+++ 所给文本 +++
在使用pandas以HDF5数据格式进行文件存储时,使用.put方法写入的dataframe数组存储模式为“table”,之后想使用select方法获取部分index下部分columns中满足特定条件的数据,代码实现如下:
import numpy as np
import pandas as pd
date_series=pd.date_range('2000-01-01',periods=8000)
date_arr=pd.Series(date_series.values)
arr_1=np.random.randint(10000,100000,(8000,5))
sales_df1=pd.DataFrame(arr_1,columns=['A','B','C','D','E'])
arr_2=np.random.randint(100000,1000000,(8000,5))
sales_df2=pd.DataFrame(arr_2,columns=['F','G','H','I','J'])
store=pd.HDFStore('mydata.h5')
store['idx'],store['col_1']=date_arr,sales_df1
store.put('col_2',sales_df2,format='table')
print(store['idx'],store['col_1'],store['col_2'],sep='\n')
+++ 记录集合 +++
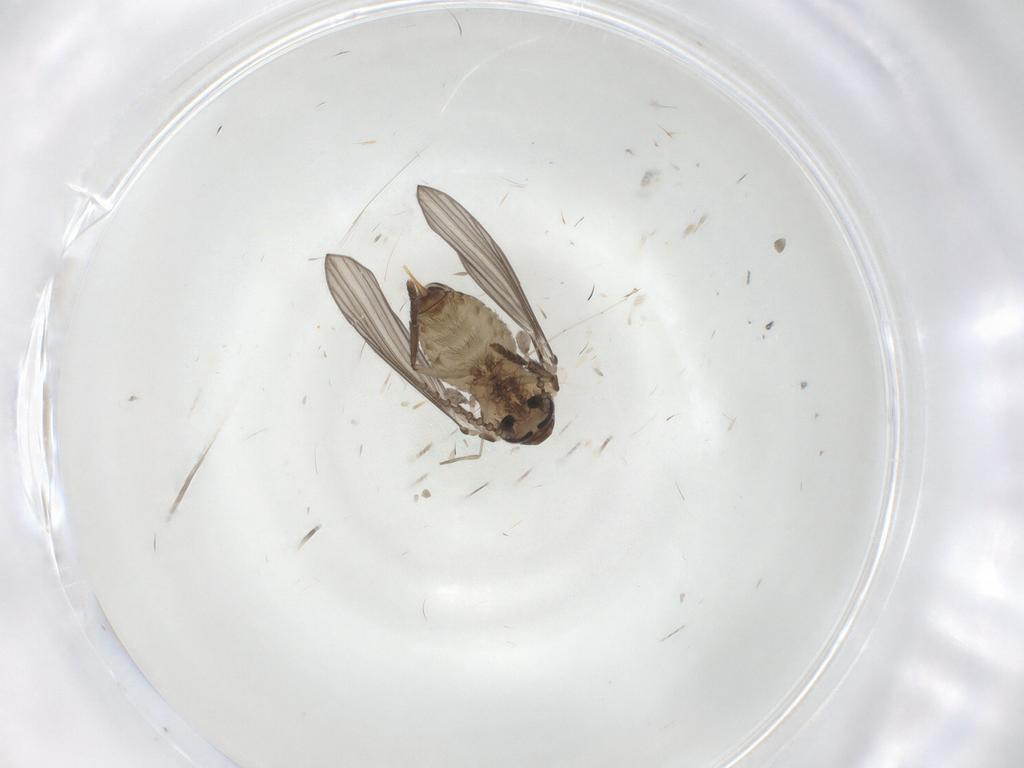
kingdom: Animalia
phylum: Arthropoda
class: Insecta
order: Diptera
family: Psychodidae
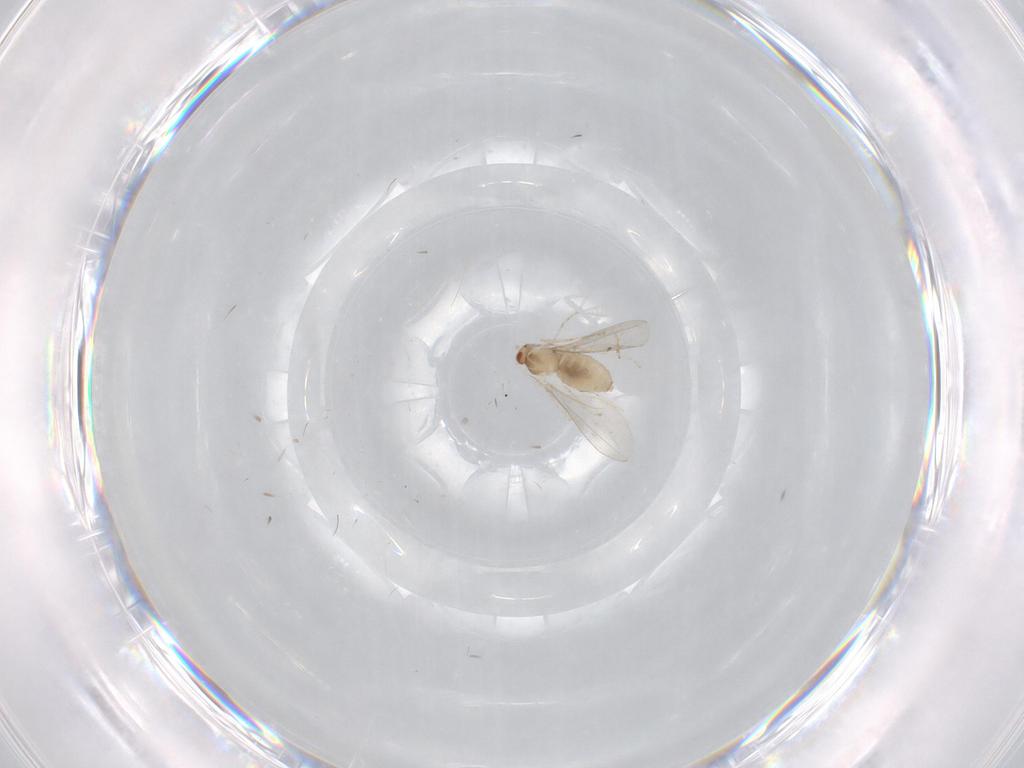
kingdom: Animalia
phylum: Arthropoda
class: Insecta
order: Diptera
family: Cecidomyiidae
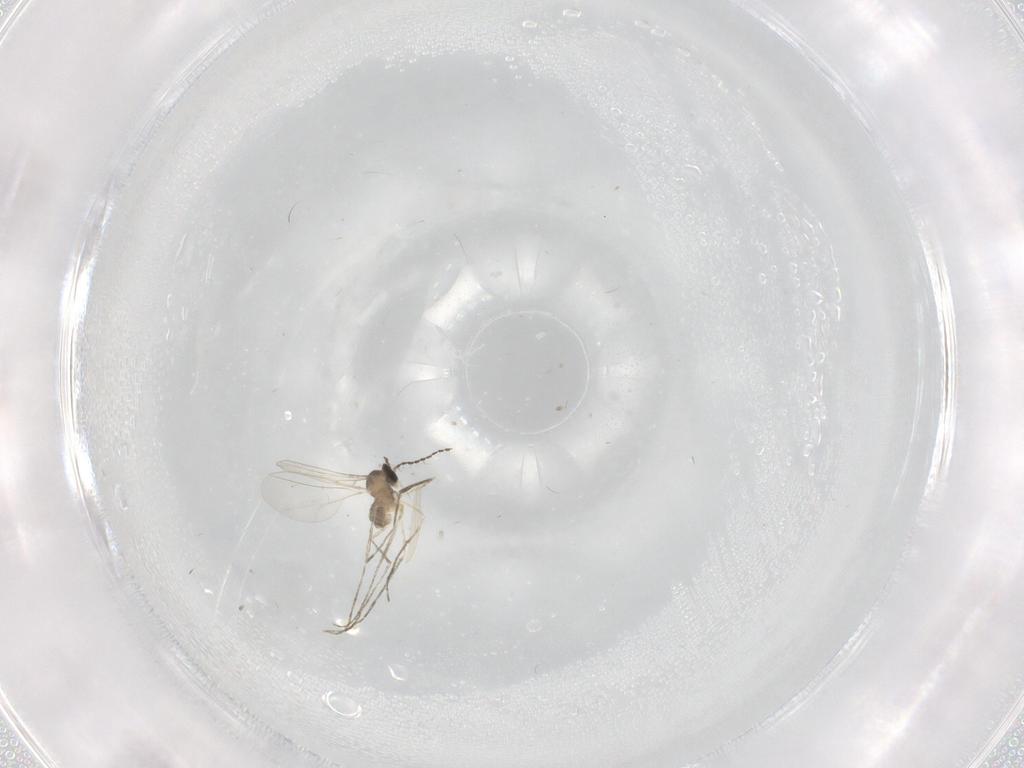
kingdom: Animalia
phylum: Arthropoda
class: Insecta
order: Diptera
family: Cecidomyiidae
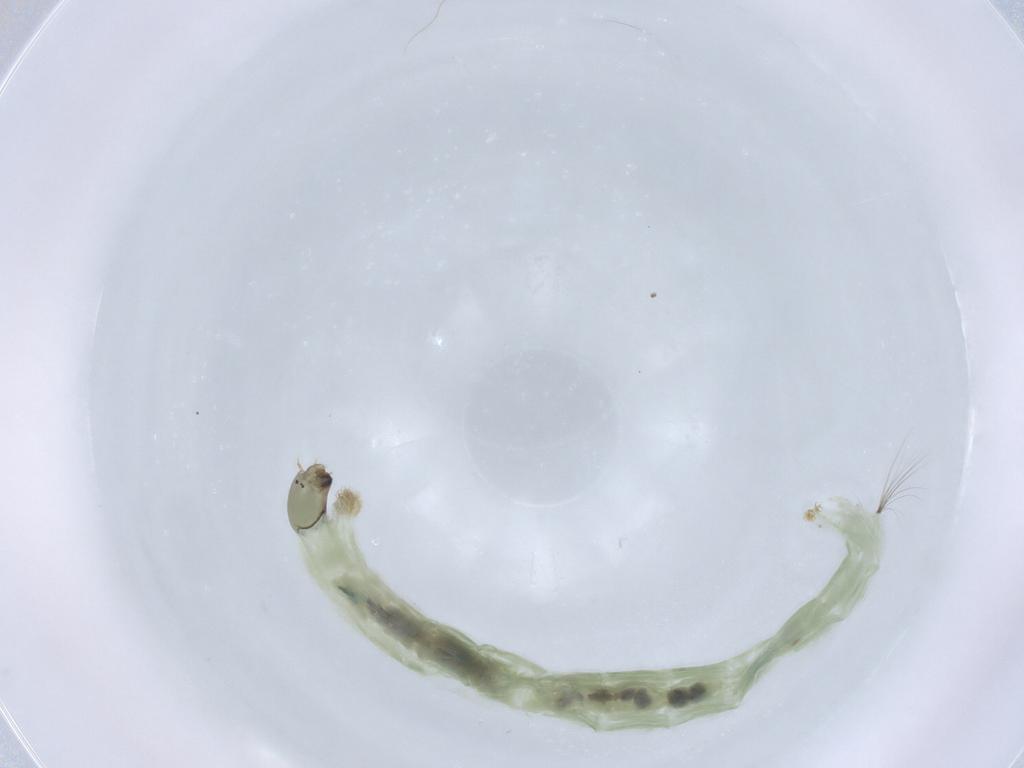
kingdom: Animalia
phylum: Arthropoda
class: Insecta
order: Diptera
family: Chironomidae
+++
+++ 记录集合 +++
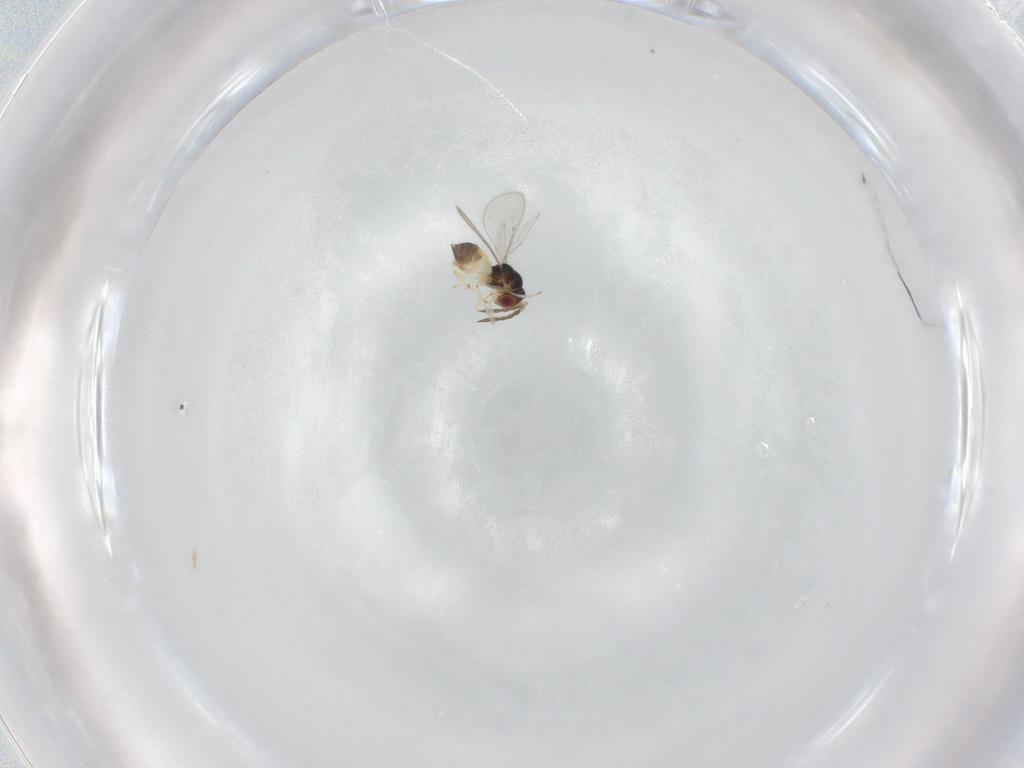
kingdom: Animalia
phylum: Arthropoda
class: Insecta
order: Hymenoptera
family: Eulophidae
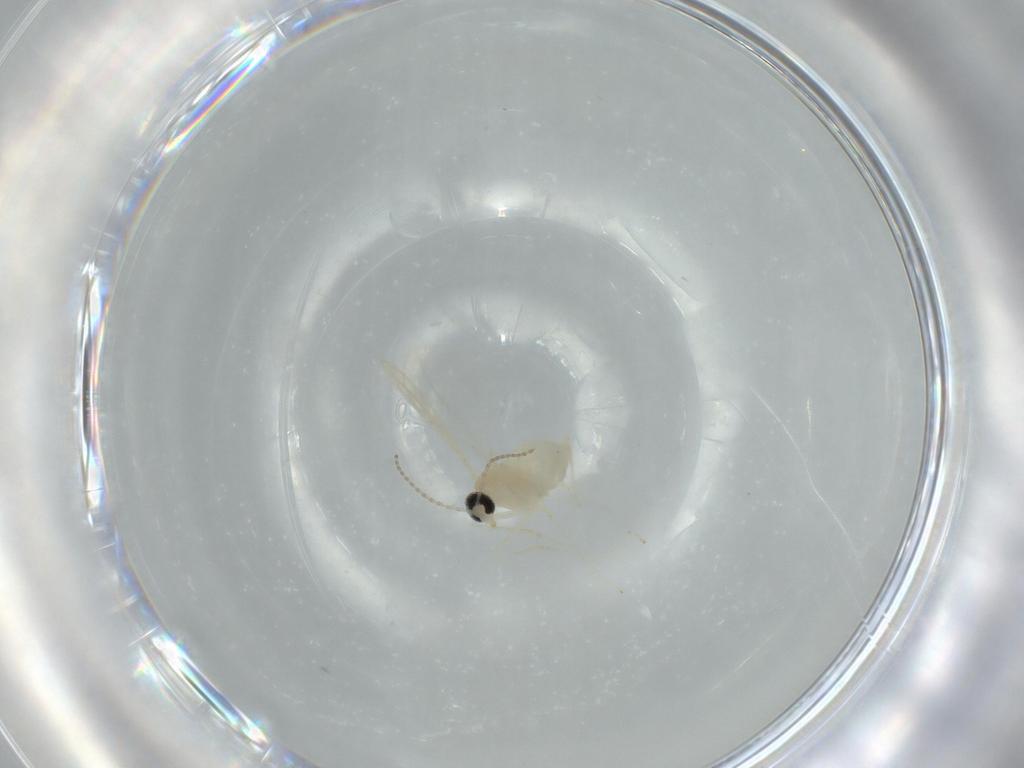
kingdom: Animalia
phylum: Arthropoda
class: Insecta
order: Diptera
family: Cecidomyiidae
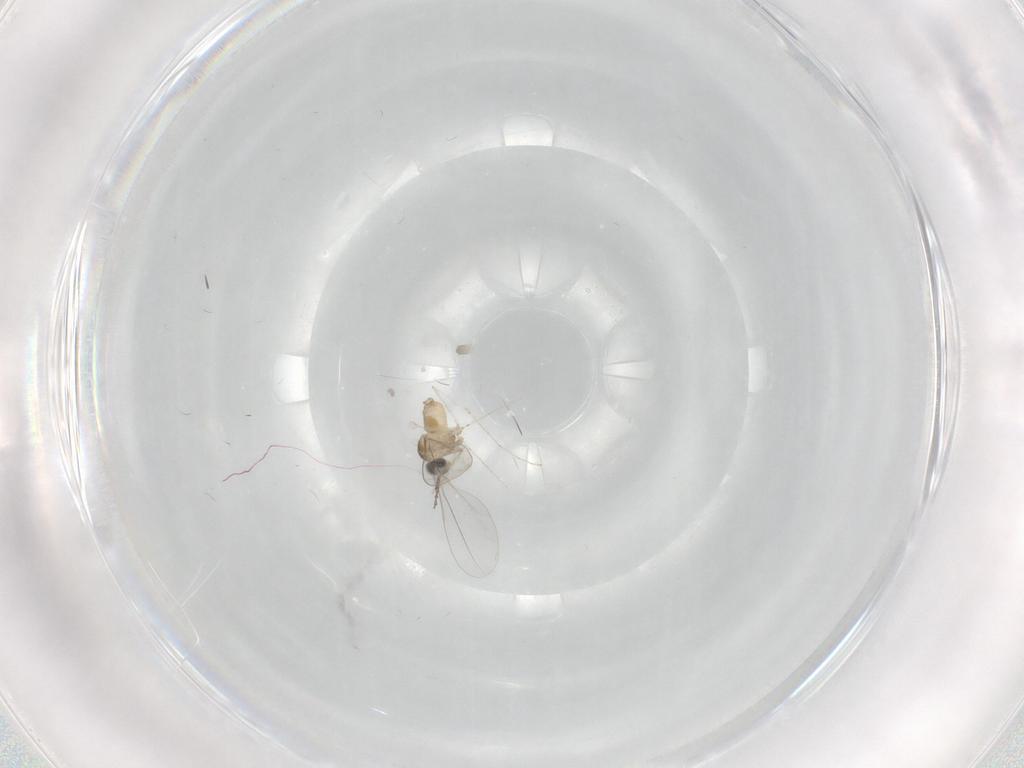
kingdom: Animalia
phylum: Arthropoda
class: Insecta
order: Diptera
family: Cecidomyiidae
+++
+++ 记录集合 +++
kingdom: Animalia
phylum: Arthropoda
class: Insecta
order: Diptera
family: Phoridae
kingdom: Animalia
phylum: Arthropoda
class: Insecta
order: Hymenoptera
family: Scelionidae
+++
* **任务要求**
前面讲pandas以HDF5格式存储数据的文本没有写完，从它停下的地方接着往下写。

* **练习结果**
df_1=store.select('col_2',where=['index>1000 and index<=2000'],columns=['G','H']) # 可以正常运行
print(df_1)
df_2=store.select('col_2', where=["index>1000 and index <=5000 and store['col_2']['G'] >= 500000"], columns=['G', 'H'])
# 运行报错:TypeError: 'Series' objects are mutable, thus they cannot be hashed
print(df_2)
如果想要实现筛选出col_2中index在1000~5000之间,columns为G和H中G列值大于500000的数据应该如何编写代码呢?